§ Texte extrait
────────────────────
Hi8 Resurrectio


L’heure tardive n’a pas empêché la rédaction de Fais Pas Genre de jeter un œil vif sur le film de Stefan Sierecki Hi8 Resurrectio, rejeton allemand de A Serbian Film et en compétition du Sadique-master Festival.

La cinéphilie

Le succès du tortur-porn aura peut-être eu au moins ce mérite : renouer avec un cinéma d’exploitation pur et dur, faisant fi de toute morale dans le seul but de choquer, d’aller plus loin encore que le précédent. On avait en réalité perdu cette fibre décomplexée et putassière, depuis les glorieuses 70’s et ces naissances aussi douteuses que la nazisploitation (de laquelle nous vous parlerons bientôt), le film de cannibales ou le mondo (sur le sujet, je conseille ô combien l’ouvrage somme de Sébastien Gayraud et Maxime Lachaud Mondo movies et films de cannibales : Reflets dans un œil mort) : c’est peut-être un détail pour vous, mais pour moi et bien d’autres cinéphiles, ça veut dire beaucoup. Le succès des Saw (2004-?) et autres a jeté sur les écrans des long-métrages ouvertement racoleurs, se concurrençant en cruauté et en ingéniosité morbide, parfois avec du sens (le premier Hostel est une satire corsée de l’américanisme, à l’image de ce qu’Eli Roth refera plus tard avec The Green Inferno…Film de cannibale tiens, comme par hasard) parfois d’un esprit uniquement commercial et bas du front (The Human Centipede, évidemment). A Serbian Film, quant à lui est un cas à part. Oui, il serait de mauvaise foi de prétendre que Srdjan Spasojevic a conçu son bébé de manière totalement désintéressée et dépourvu du cynisme relatif qu’il y a à faire du jusqu’au-boutisme un fond de commerce ou de communication. Cependant quoi qu’en disent ses détracteurs, si A Serbian Film n’est pas venu d’un autre pays, c’est qu’il y a peut-être une raison, et que l’argument qu’il est une expression de rage et de dégoût émanant d’un État gangrené par une guerre passée, aux blessures encore vives, est tout à fait recevable… Ce point est une chose qu’on ne peut par contre pas lier à l’Allemagne, pays dont est originaire Hi8 Resurrectio, présenté en compétition durant la nuit Sadique-master Festival.
────────────────────
§ Matériel recueilli
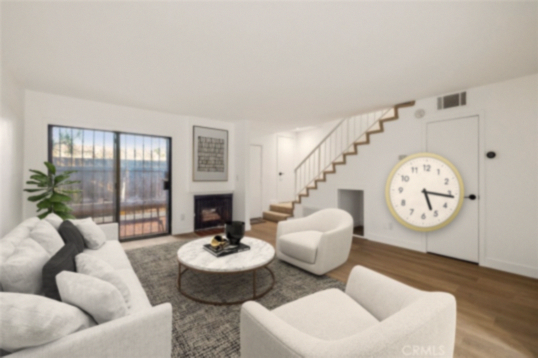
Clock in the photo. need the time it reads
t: 5:16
────────────────────
§ Liste des consignes
[A] Recopiez mot pour mot, dans la critique de Hi8 Resurrectio, le passage qui s'ouvre sur les mots contenant « L’heure tardive n’a » et se clôt sur « du Sadique-master Festival. ».
[B] Poursuivez la critique de Hi8 Resurrectio à partir de sa dernière phrase.

§ Les réponses
[A]
L’heure tardive n’a pas empêché la rédaction de Fais Pas Genre de jeter un œil vif sur le film de Stefan Sierecki Hi8 Resurrectio, rejeton allemand de A Serbian Film et en compétition du Sadique-master Festival.

[B]
Présenté par Tinam Bordage, le directeur du festival, comme une parodie de A Serbian Film, Hi8 Resurrectio ne partage en fait que peu de choses avec son modèle. Steven est un réalisateur underground qui peine par conséquent à boucler le budget de son dernier projet (doit bien y avoir évidemment une part autobiographique là-dedans pour son réalisateur Stefan Sierecki, j’espère que c’est la seule) et répond à une annonce alléchante : une boîte de prod appelée 666 Films cherche des réalisateurs pour mettre en boîte des images : on en sait pas plus mais c’est bien payé. Steven se jette dedans la tête la première, et découvre avec effroi et vomi qu’on lui demande de filmer des espèces de snuff, auxquels il va participer d’abord malgré lui, puis sous l’influence d’une sorte de sort maléfique… Vous avez bien lu, et en l’état il n’a pas grand rapport en fait, avec le film de Spasojevic, si ce n’est qu’il partage la relative mise en abyme (le but est de faire une vidéo) et le goût pour les sévices sadiques, mais à part un petit coupage de bite oklm, pas aussi sexuels que dans A Serbian Film (un nourrisson violé étant déjà le summum). Il ajoute a contrario une touche fantastique (les patrons de Steven semblent être dotés d’un pouvoir particulier) qui sera appuyée dans le dernier quart d’heure, et qui est elle, complètement absente de son modèle.

Alors pourquoi Tinam Bordage parle de parodie, et pas d’une variante ou d’une déclinaison ? Car Hi8 Resurrectio bénéficie en effet d’un grand absent d’A Serbian… : l’humour. Pas forcément évident à saisir tout le temps, pas tout le temps présent (le gros du film, c’est quand même de la torture et de l’hémoglobine), mais bien là, comme peuvent en attester par exemple les séquences d’introduction entre Steven et ses copains, à base de blagues à la con, de bières bues cul-sec et de gerbe dans des Doritos, ou le personnage de l’homme au masque de bois, homme de main massif et mutique qui fait penser au bourreau cagoulé de 8MM (Joel Schumacher, 1999) mais en beaucoup, beaucoup plus sentimental. L’exagération typique de la parodie n’échappera à personne non plus lors de la scène où Steven se masturbe devant une vidéo de son propre méfait (normal) et son éjaculât est un geyser qui rivaliserait sans mal avec les pornos les plus fantasques…Bref on a pu rire un peu, pour compenser le certain manque de rythme et de réel intérêt cinématographique de la chose.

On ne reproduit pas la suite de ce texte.